Molecular Pharmacology, Vol 14, 490-501, Copyright © 1978 by the American Society for Pharmacology and Experimental Therapeutics

Regulation of Phenylethanolamine N-Methyltransferase Synthesis and Degradation

II. Control of the Thermal Stability of the Enzyme by an Endogenous Stabilizing Factor

¹ Child Psychiatry Program, Department of Psychiatry and Behavioral Sciences, Stanford University School of Medicine, Stanford, California 94305

The levels of rat adrenal phenylethanolamine N-methyltransferase fall dramatically following hypophysectomy and can be restored to normal values by the administration of adrenocorticotrophin or glucocorticoids. Studies using combined radiolabeling and immunochemical techniques reveal that hypophysectomy accelerates degradation of the enzyme and that proteolysis of the enzyme in vivo is under regulation by glucocorticoids.

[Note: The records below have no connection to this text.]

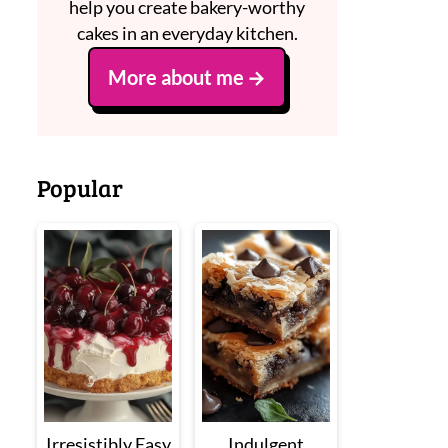
help you create bakery-worthy
cakes in an everyday kitchen.
More about me
Popular
Irresistibly Easy
Indulgent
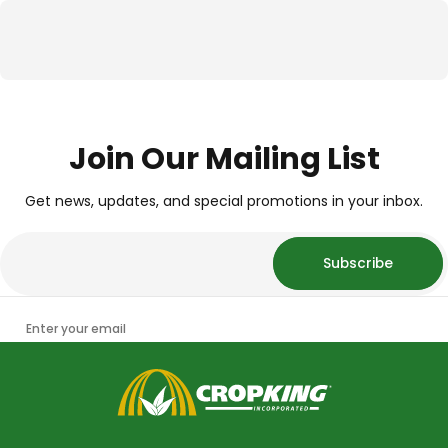
Join Our Mailing List
Get news, updates, and special promotions in your inbox.
Subscribe
Enter your email
CropKing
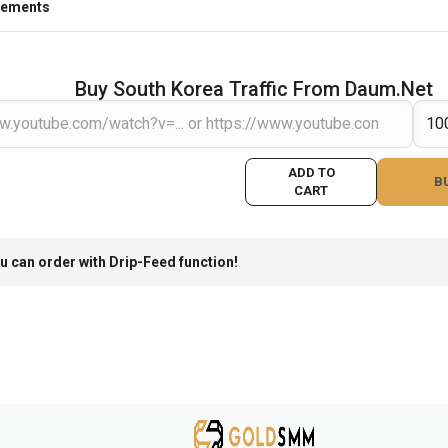
rements
Buy South Korea Traffic From Daum.net
ADD TO
B
CART
u can order with Drip-Feed function!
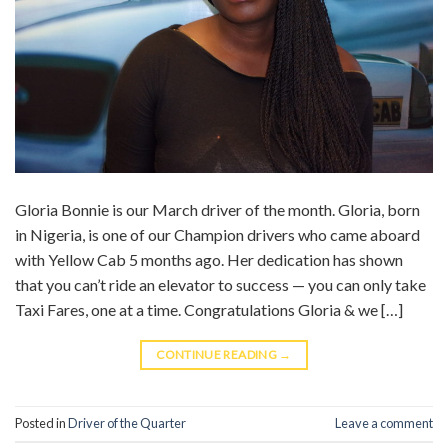
Gloria Bonnie is our March driver of the month. Gloria, born
in Nigeria, is one of our Champion drivers who came aboard
with Yellow Cab 5 months ago. Her dedication has shown
that you can’t ride an elevator to success — you can only take
Taxi Fares, one at a time. Congratulations Gloria & we […]
CONTINUE READING
→
Posted in
Driver of the Quarter
Leave a comment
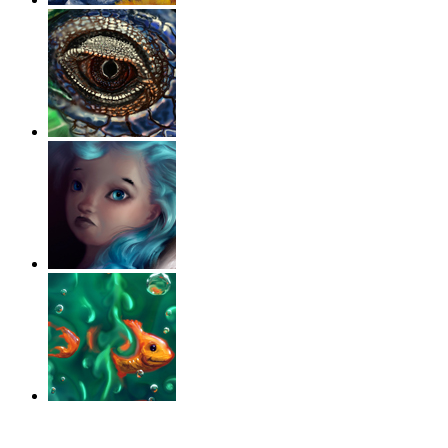
‹
›
g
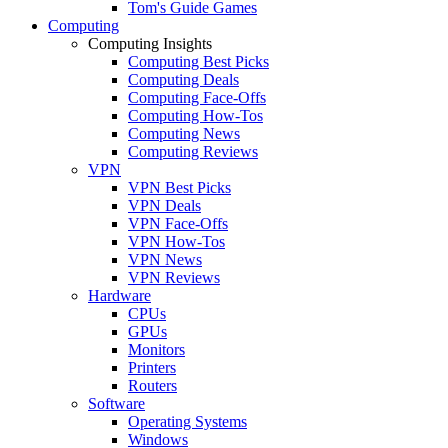
Tom's Guide Games
Computing
Computing Insights
Computing Best Picks
Computing Deals
Computing Face-Offs
Computing How-Tos
Computing News
Computing Reviews
VPN
VPN Best Picks
VPN Deals
VPN Face-Offs
VPN How-Tos
VPN News
VPN Reviews
Hardware
CPUs
GPUs
Monitors
Printers
Routers
Software
Operating Systems
Windows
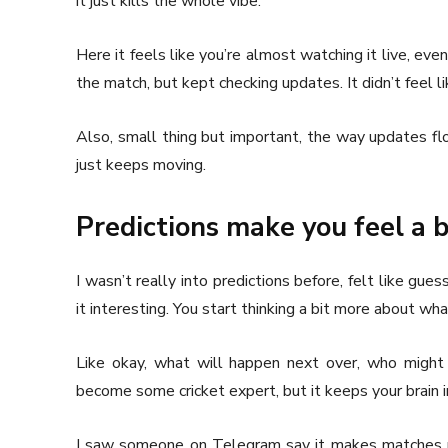
it just kills the whole vibe.
Here it feels like you’re almost watching it live, even 
the match, but kept checking updates. It didn’t feel l
Also, small thing but important, the way updates flo
just keeps moving.
Predictions make you feel a b
I wasn’t really into predictions before, felt like gue
it interesting. You start thinking a bit more about wh
Like okay, what will happen next over, who might 
become some cricket expert, but it keeps your brain 
I saw someone on Telegram say it makes matches m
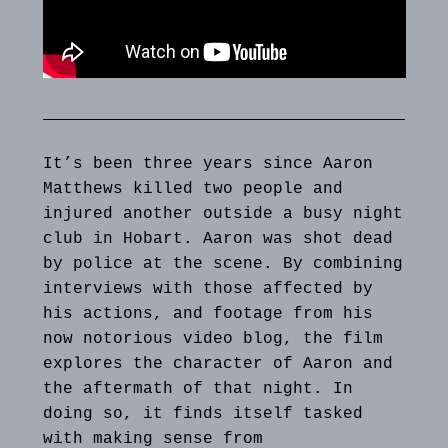
It’s been three years since Aaron
Matthews killed two people and
injured another outside a busy night
club in Hobart. Aaron was shot dead
by police at the scene. By combining
interviews with those affected by
his actions, and footage from his
now notorious video blog, the film
explores the character of Aaron and
the aftermath of that night. In
doing so, it finds itself tasked
with making sense from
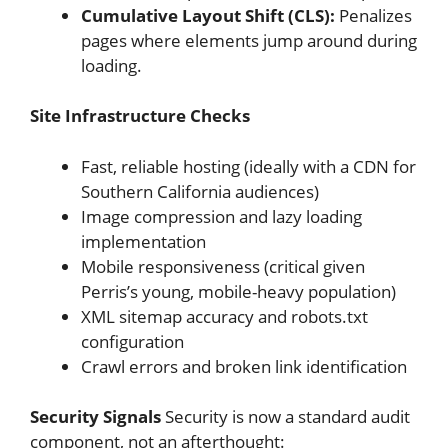
Cumulative Layout Shift (CLS):
Penalizes
pages where elements jump around during
loading.
Site Infrastructure Checks
Fast, reliable hosting (ideally with a CDN for
Southern California audiences)
Image compression and lazy loading
implementation
Mobile responsiveness (critical given
Perris’s young, mobile-heavy population)
XML sitemap accuracy and robots.txt
configuration
Crawl errors and broken link identification
Security Signals
Security is now a standard audit
component, not an afterthought:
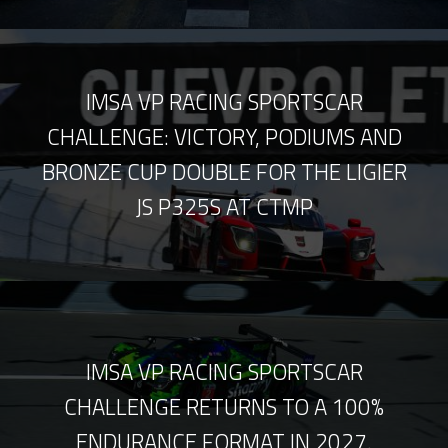
IMSA VP RACING SPORTSCAR
CHALLENGE: VICTORY, PODIUMS AND
BRONZE CUP DOUBLE FOR THE LIGIER
JS P325S AT CTMP
IMSA VP RACING SPORTSCAR
CHALLENGE RETURNS TO A 100%
ENDURANCE FORMAT IN 2027.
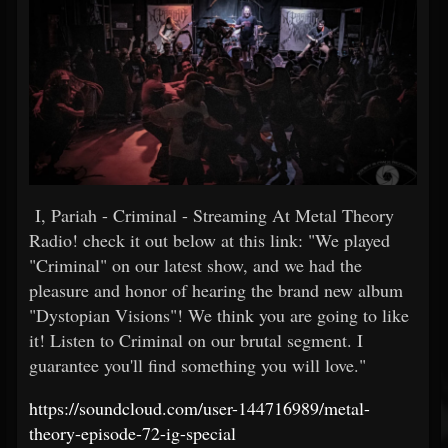
I, Pariah - Criminal - Streaming At Metal Theory
Radio! check it out below at this link: "We played
"Criminal" on our latest show, and we had the
pleasure and honor of hearing the brand new album
"Dystopian Visions"! We think you are going to like
it! Listen to Criminal on our brutal segment. I
guarantee you'll find something you will love."
https://soundcloud.com/user-144716989/metal-
theory-episode-72-ig-special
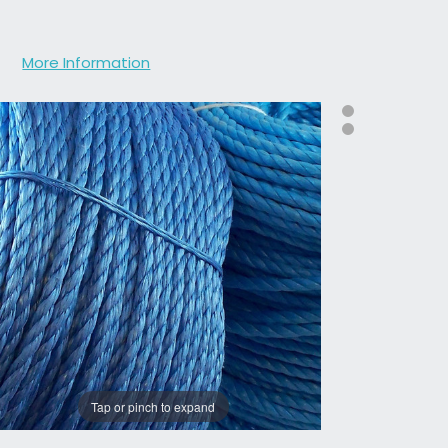
More Information
Tap or pinch to expand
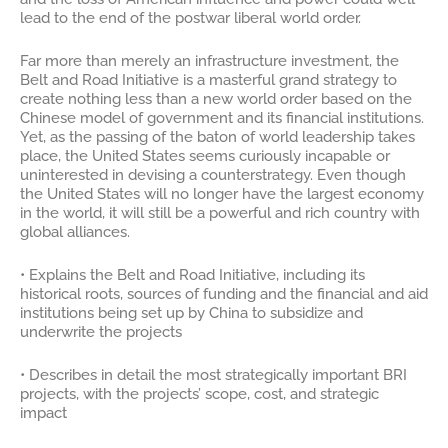
lead to the end of the postwar liberal world order.
Far more than merely an infrastructure investment, the
Belt and Road Initiative is a masterful grand strategy to
create nothing less than a new world order based on the
Chinese model of government and its financial institutions.
Yet, as the passing of the baton of world leadership takes
place, the United States seems curiously incapable or
uninterested in devising a counterstrategy. Even though
the United States will no longer have the largest economy
in the world, it will still be a powerful and rich country with
global alliances.
• Explains the Belt and Road Initiative, including its
historical roots, sources of funding and the financial and aid
institutions being set up by China to subsidize and
underwrite the projects
• Describes in detail the most strategically important BRI
projects, with the projects’ scope, cost, and strategic
impact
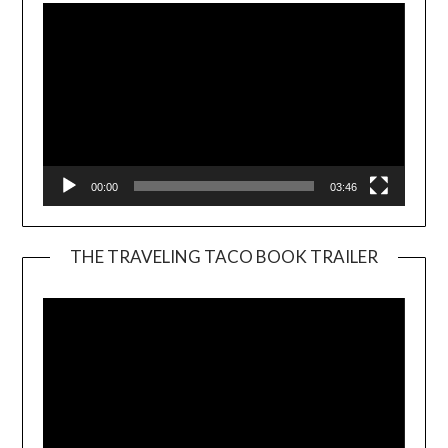
00:00
03:46
THE TRAVELING TACO BOOK TRAILER
Video
Player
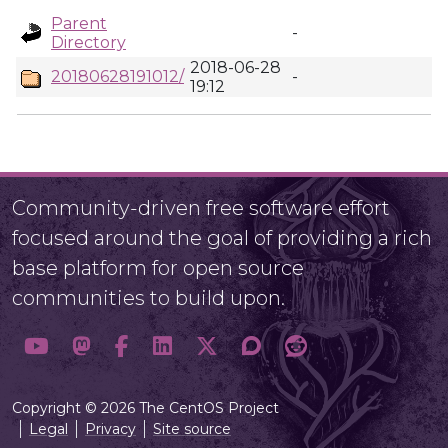
Parent
-
Directory
2018-06-28
20180628191012/
-
19:12
Community-driven free software effort
focused around the goal of providing a rich
base platform for open source
communities to build upon.
Copyright © 2026 The CentOS Project
Legal
Privacy
Site source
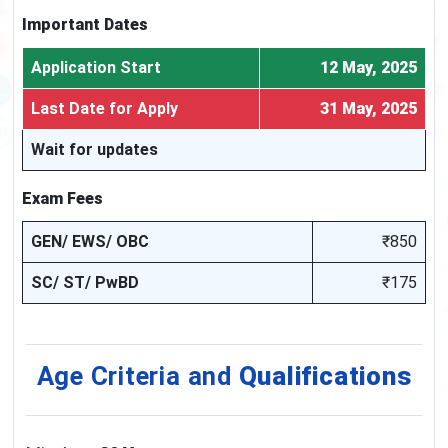
Important Dates
Application Start
12 May, 2025
Last Date for Apply
31 May, 2025
Wait for updates
Exam Fees
GEN/ EWS/ OBC
₹850
SC/ ST/ PwBD
₹175
Age Criteria and
Qualifications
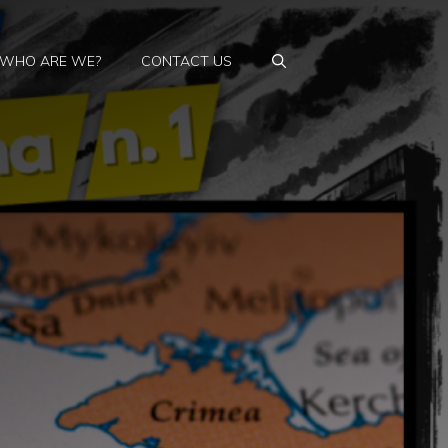
WHO ARE WE?
CONTACT US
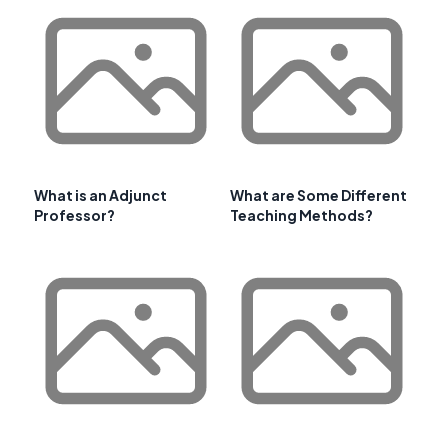
What is an Adjunct
What are Some Different
Professor?
Teaching Methods?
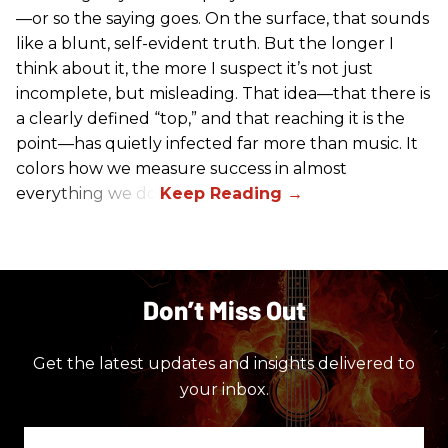
—or so the saying goes. On the surface, that sounds
like a blunt, self-evident truth. But the longer I
think about it, the more I suspect it’s not just
incomplete, but misleading. That idea—that there is
a clearly defined “top,” and that reaching it is the
point—has quietly infected far more than music. It
colors how we measure success in almost
everything we do.
Don’t Miss Out
Get the latest updates and insights delivered to
your inbox.
Enter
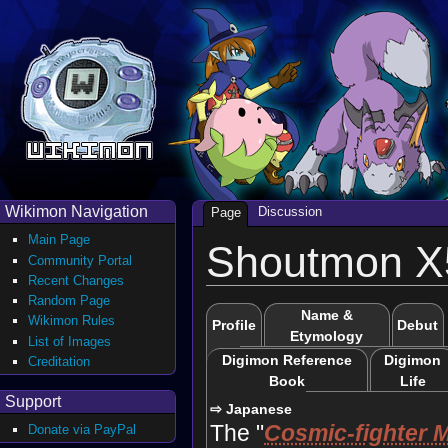
Wikimon Navigation
Discussion
Page
Main Page
Shoutmon 
Community Portal
Recent Changes
Random Page
Name &
Wikimon Rules
Profile
Debut
Etymology
List of Images
Digimon Reference
Digimon
Creditation
Book
Life
Support
⇨ Japanese
The "
Cosmic-fighter 
Donate via PayPal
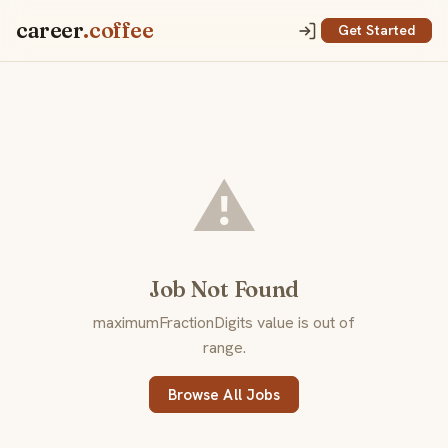
career
.coffee
Get Started
⚠️
Job Not Found
maximumFractionDigits value is out of
range.
Browse All Jobs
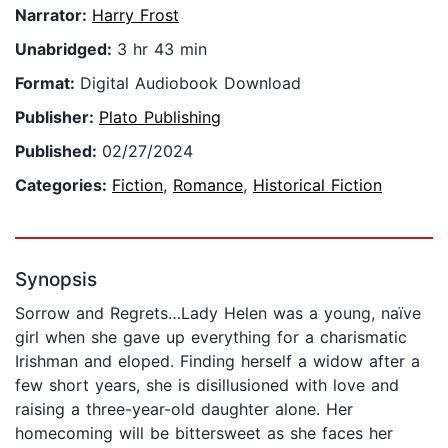
Narrator:
Harry Frost
Unabridged:
3 hr 43 min
Format:
Digital Audiobook Download
Publisher:
Plato Publishing
Published:
02/27/2024
Categories:
Fiction
,
Romance
,
Historical Fiction
Synopsis
Sorrow and Regrets…Lady Helen was a young, naïve
girl when she gave up everything for a charismatic
Irishman and eloped. Finding herself a widow after a
few short years, she is disillusioned with love and
raising a three-year-old daughter alone. Her
homecoming will be bittersweet as she faces her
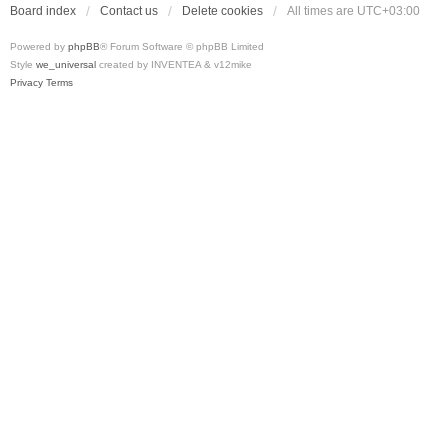
Board index
Contact us
Delete cookies
All times are
UTC+03:00
Powered by
phpBB
® Forum Software © phpBB Limited
Style
we_universal
created by INVENTEA & v12mike
Privacy
Terms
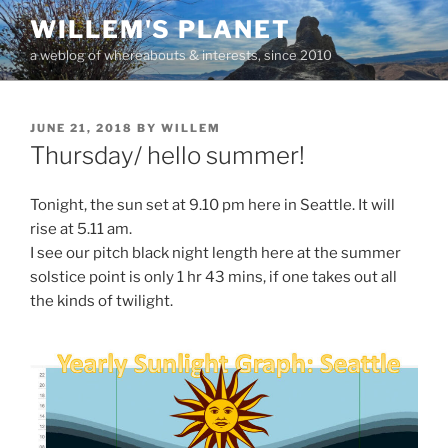
Skip
WILLEM'S PLANET
to
a weblog of whereabouts & interests, since 2010
content
POSTED
JUNE 21, 2018
BY
WILLEM
ON
Thursday/ hello summer!
Tonight, the sun set at 9.10 pm here in Seattle. It will
rise at 5.11 am.
I see our pitch black night length here at the summer
solstice point is only 1 hr 43 mins, if one takes out all
the kinds of twilight.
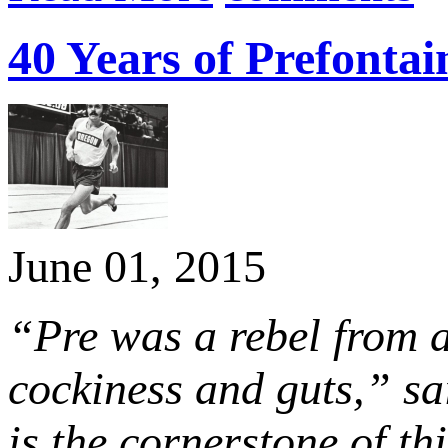
40 Years of Prefonta
June 01, 2015
“Pre was a rebel from a
cockiness and guts,” sa
is the cornerstone of th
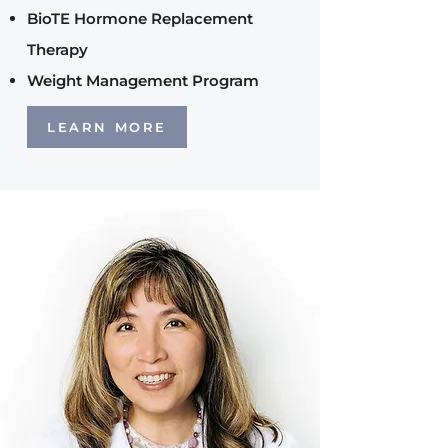
BioTE Hormone Replacement
Therapy
Weight Management Program
LEARN MORE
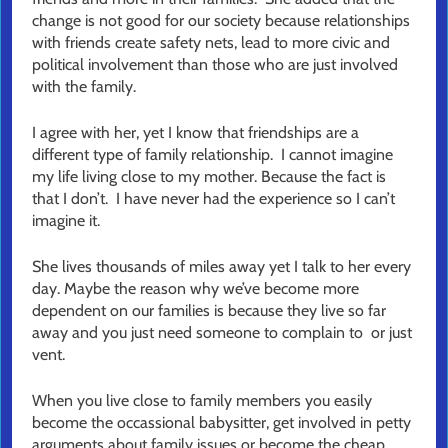
change is not good for our society because relationships
with friends create safety nets, lead to more civic and
political involvement than those who are just involved
with the family.
I agree with her, yet I know that friendships are a
different type of family relationship. I cannot imagine
my life living close to my mother. Because the fact is
that I don’t. I have never had the experience so I can’t
imagine it.
She lives thousands of miles away yet I talk to her every
day. Maybe the reason why we’ve become more
dependent on our families is because they live so far
away and you just need someone to complain to or just
vent.
When you live close to family members you easily
become the occassional babysitter, get involved in petty
arguments about family issues or become the cheap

After hypophysectomy the stability of phenylethanolamine N-methyltransferase at 50° is profoundly reduced, suggesting that concomitant with the increased susceptibility of the enzyme to proteolysis in vivo is an enhanced vulnerability to thermal denaturation in vitro. The thermal stability of the enzyme seems to be regulated by a freezing-thawinglabile, dialyzable substance present in the adrenal glands of normal rats. This material, termed stabilizing factor, is lost after hypophysectomy and can be restored by the administration of ACTH or dexamethasone. The stabilizing factor appears to act by binding to phenylethanolamine N-methyltransferase and can be dissociated from the immunoadsorbed enzyme by washing. The partially purified stabilizing factor has an absorption maximum at 264 nm; preliminary results indicate that it may be S-adenosylmethionine. Thus it is possible that binding of the enzyme to S-adenosylmethionine confers stability against proteolysis in vivo and thermal denaturation in vitro.